* **Opdracht 1**: Kun je in de gegevens alle regels van de regel met "left hip: (451, 224, -6)" tot en met de regel met "right wrist: (472, 225, 20)" opnieuw geven, en daarbij 24 optellen bij elk getal in de coördinaten en dieptewaarden?

* **Paginafragment**:
* * * * * * *

Waarom Wild von Hohenborn na zijn aanvankelijke weerstand tegen een Jodenteling toch overstag ging, is nooit helemaal duidelijk geworden. De meest voor de hand liggende verklaring is dat de ‘Jodentelling’ slechts een volgende fase vormde in het almaar groeiende antisemitisme. Daarbij zou het Pruisische ministerie van Oorlog zelf een bastion van antisemitisme zijn.

Historicus Hans-Ulrich Wehler heeft geopperd dat Wild von Hohenborn onder druk stond van generaal Erich Ludendorff. Die leidde het Duitse leger vanaf medio 1916 samen met veldmaarschalk Paul von Hindenburg met haast dictatoriale hand en wilde alle mogelijke krachten in Duitsland mobiliseren voor de strijd. Hoewel Ludendorff er in Meine Kriegserinnerungen 1914-1918 (1919) met geen woord over rept, stond ook zijn handtekening onder het ministerieel besluit. Het is niet duidelijk in hoeverre zijn wereldbeeld destijds al gekleurd werd door het virulente antisemitisme dat hij vanaf de late jaren twintig aan den dag legde. De Joodse frontsoldaten kregen in elk geval niet het voordeel van de twijfel, zoveel was wel duidelijk.

De Jodentelling leidde tot een golf van kritiek. Von Wrisberg benadrukte in de Rijksdag dat de maatregel beslist niet was ingegeven door antisemitisme. De nieuwe minister van Oorlog, Hermann von Stein, liet in november 1916 weten dat de Joodse soldaten zelf nooit aanleiding hadden gegeven tot twijfel.

Uiteindelijk weigerde het ministerie van Oorlog omwille van de ‘binnenlandse vrede’ de uitkomst van het onderzoek te publiceren, een besluit dat voor nog meer onrust zorgde. De klagers lazen in de onhandige woordkeuze van het ministerie hun gelijk en verspreidden hun antisemitische boodschap verder.

Jom Kippoer – het feest van verzoening – wordt gevierd aan het front, 1914.

* * * * * * *

* **Getoonde gegevens**:
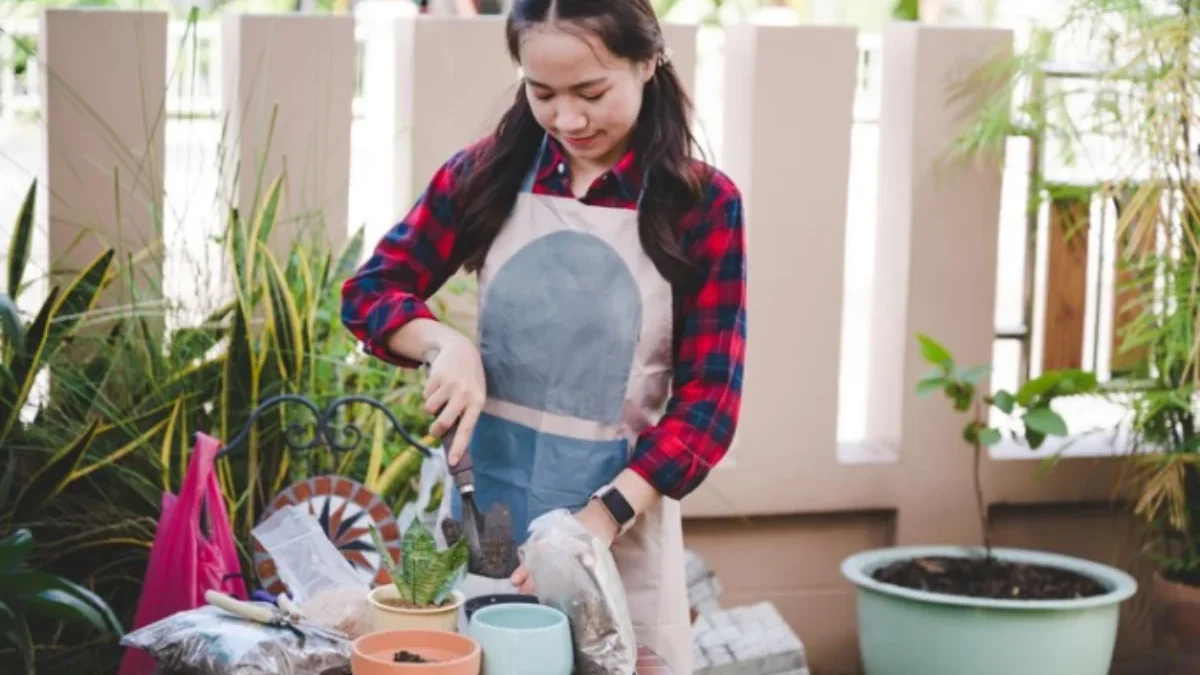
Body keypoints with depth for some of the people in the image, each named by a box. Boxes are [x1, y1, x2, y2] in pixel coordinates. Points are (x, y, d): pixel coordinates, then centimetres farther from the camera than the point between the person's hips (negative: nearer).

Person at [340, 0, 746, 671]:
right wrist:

* * * * * * *

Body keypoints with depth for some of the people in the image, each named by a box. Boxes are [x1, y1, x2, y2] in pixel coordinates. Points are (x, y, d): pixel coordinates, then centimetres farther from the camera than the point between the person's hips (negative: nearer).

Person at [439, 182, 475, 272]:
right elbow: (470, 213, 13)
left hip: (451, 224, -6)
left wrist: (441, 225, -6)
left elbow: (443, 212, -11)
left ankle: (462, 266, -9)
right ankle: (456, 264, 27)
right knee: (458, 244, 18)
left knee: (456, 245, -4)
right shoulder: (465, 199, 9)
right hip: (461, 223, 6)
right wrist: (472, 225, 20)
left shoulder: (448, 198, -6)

* * * * * * *

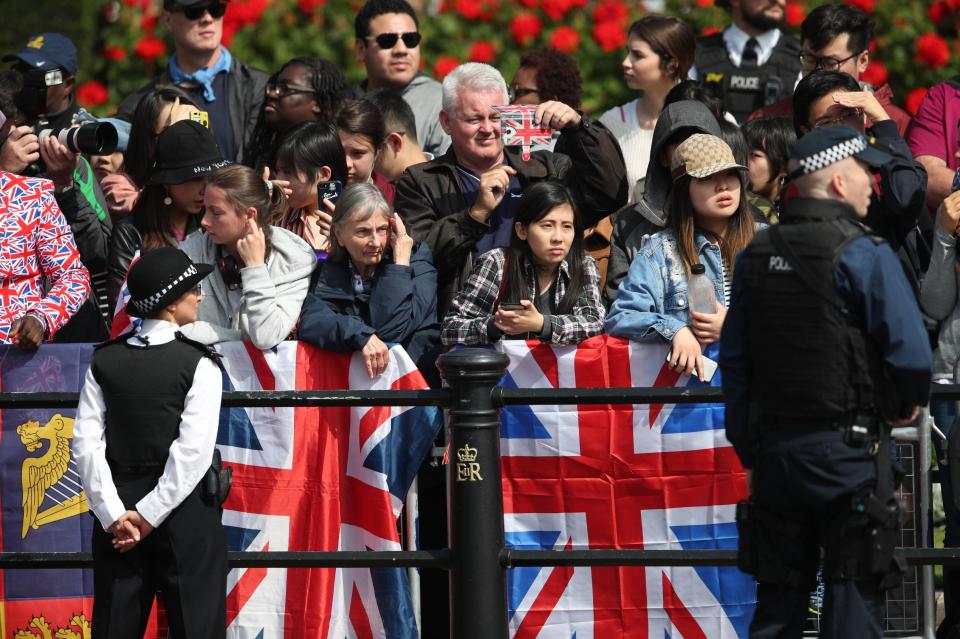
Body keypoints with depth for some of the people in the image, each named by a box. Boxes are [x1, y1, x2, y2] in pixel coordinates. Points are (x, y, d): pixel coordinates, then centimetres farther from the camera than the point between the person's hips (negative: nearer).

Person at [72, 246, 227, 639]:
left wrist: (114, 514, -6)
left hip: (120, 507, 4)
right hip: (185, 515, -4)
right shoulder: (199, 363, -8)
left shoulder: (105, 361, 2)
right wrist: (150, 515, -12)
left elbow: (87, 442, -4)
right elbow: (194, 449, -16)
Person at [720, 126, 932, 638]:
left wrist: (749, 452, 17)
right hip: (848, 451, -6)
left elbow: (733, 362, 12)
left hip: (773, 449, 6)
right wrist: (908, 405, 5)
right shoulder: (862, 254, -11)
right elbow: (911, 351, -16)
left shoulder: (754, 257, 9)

* * * * * * *

* **Opdracht 2**: Kun je de tekst over de Jodentelling samenvatten in twee zinnen?

* **Uitwerking 1**:
left hip: (475, 248, 18)
left wrist: (465, 249, 18)
left elbow: (467, 236, 13)
left ankle: (486, 290, 15)
right ankle: (480, 288, 51)
right knee: (482, 268, 42)
left knee: (480, 269, 20)
right shoulder: (489, 223, 33)
right hip: (485, 247, 30)
right wrist: (496, 249, 44)

* **Uitwerking 2**: Waarom Wild von Hohenborn na aanvankelijke weerstand toch instemde met de Jodentelling, is nooit helemaal duidelijk geworden; als verklaringen gelden het groeiende antisemitisme en druk van generaal Ludendorff. De telling leidde tot een golf van kritiek, en het besluit van het ministerie van Oorlog om de uitkomst niet te publiceren zorgde voor nog meer onrust.